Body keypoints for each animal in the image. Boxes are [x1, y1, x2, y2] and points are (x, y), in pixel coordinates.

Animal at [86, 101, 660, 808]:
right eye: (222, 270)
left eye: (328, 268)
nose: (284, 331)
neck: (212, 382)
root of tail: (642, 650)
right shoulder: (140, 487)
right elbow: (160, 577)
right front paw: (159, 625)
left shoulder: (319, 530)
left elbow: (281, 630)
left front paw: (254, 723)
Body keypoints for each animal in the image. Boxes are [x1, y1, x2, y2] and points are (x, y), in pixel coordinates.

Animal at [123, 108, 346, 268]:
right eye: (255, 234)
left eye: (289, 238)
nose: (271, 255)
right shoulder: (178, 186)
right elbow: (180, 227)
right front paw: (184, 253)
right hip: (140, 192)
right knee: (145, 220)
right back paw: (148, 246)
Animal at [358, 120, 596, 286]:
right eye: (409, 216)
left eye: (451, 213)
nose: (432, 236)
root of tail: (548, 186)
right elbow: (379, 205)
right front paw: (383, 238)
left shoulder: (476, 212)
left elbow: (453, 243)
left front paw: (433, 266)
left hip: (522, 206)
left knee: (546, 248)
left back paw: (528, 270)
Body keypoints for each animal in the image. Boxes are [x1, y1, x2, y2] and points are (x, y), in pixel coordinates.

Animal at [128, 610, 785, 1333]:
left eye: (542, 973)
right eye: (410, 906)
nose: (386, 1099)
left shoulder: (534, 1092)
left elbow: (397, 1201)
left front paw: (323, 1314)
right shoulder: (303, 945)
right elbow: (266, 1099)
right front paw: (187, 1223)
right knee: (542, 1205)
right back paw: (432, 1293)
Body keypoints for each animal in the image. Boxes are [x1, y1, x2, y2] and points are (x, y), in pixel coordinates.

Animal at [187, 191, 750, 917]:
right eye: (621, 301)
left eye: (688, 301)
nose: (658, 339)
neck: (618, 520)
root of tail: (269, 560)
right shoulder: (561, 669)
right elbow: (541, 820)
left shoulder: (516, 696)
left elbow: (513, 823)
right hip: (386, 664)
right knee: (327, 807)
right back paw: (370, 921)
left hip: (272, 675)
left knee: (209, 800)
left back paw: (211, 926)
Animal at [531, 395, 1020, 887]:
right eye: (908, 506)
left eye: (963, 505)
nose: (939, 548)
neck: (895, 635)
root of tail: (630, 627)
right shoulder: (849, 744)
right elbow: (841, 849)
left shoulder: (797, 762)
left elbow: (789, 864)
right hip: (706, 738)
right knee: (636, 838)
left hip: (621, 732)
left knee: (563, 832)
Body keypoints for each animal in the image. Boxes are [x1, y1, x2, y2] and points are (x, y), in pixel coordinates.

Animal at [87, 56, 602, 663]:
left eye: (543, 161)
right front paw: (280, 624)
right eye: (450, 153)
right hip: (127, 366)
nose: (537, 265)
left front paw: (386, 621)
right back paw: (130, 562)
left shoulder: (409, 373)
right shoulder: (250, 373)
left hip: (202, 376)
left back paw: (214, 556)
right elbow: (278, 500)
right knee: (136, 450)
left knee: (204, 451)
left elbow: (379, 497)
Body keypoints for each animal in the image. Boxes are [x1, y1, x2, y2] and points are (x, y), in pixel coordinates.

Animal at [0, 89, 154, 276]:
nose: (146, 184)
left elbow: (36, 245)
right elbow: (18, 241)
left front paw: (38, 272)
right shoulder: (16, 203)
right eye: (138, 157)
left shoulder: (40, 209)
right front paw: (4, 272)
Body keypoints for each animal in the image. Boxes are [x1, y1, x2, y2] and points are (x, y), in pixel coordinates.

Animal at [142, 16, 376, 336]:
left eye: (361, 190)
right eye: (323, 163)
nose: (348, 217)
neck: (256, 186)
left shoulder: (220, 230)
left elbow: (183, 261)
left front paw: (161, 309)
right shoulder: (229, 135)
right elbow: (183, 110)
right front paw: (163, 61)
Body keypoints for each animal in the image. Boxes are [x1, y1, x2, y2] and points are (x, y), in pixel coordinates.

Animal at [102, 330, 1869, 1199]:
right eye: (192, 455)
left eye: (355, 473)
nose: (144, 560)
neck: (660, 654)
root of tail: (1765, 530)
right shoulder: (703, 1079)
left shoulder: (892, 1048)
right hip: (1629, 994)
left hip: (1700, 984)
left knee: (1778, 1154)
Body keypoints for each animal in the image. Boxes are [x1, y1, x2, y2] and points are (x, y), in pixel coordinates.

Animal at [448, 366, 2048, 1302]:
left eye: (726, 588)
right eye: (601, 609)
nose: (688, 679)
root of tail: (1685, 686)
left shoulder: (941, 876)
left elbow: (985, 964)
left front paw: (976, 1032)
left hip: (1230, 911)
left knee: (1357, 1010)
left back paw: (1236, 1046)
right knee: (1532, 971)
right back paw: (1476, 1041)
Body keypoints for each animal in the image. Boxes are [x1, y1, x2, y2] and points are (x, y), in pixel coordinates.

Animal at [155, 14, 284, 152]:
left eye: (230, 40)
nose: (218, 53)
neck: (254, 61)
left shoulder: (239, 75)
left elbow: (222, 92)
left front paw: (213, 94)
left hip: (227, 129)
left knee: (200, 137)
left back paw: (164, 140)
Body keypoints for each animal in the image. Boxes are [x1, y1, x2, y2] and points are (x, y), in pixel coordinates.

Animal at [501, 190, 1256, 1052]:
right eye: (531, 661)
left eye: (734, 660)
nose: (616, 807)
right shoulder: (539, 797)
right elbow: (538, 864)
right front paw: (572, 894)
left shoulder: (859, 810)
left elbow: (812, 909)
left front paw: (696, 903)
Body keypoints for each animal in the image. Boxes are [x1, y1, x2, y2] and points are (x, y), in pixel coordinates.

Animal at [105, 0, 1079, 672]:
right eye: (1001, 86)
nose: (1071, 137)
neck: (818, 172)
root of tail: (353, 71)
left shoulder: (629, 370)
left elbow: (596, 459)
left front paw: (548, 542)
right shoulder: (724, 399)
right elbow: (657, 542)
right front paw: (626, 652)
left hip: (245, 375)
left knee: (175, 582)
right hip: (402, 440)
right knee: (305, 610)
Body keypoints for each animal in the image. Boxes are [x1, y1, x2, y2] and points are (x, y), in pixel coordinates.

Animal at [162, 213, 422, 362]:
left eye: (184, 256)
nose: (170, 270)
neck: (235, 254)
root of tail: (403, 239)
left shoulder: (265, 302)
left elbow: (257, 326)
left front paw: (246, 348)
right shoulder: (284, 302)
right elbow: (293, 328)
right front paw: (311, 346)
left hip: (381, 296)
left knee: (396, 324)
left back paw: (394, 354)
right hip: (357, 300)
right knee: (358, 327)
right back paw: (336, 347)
──────────
#### [How to complete this task]
Out of the entries above, write out only the lines between the line holding "left knee: (1357, 1010)" and the line holding "left eye: (734, 660)", inclusive, each exactly as given.

#### [Task response]
left knee: (1357, 1010)
left back paw: (1236, 1046)
right knee: (1532, 971)
right back paw: (1476, 1041)
Body keypoints for each animal in the image. Boxes are [x1, y1, x2, y2] and points are (x, y), in pixel coordinates.

Animal at [155, 14, 284, 152]:
left eye: (230, 40)
nose: (218, 53)
neck: (254, 61)
left shoulder: (239, 75)
left elbow: (222, 92)
left front paw: (213, 94)
left hip: (227, 129)
left knee: (200, 137)
left back paw: (164, 140)
Body keypoints for each animal in the image. Boxes are [x1, y1, x2, y2] and points are (x, y), in pixel coordinates.

Animal at [501, 190, 1256, 1052]:
right eye: (531, 661)
left eye: (734, 660)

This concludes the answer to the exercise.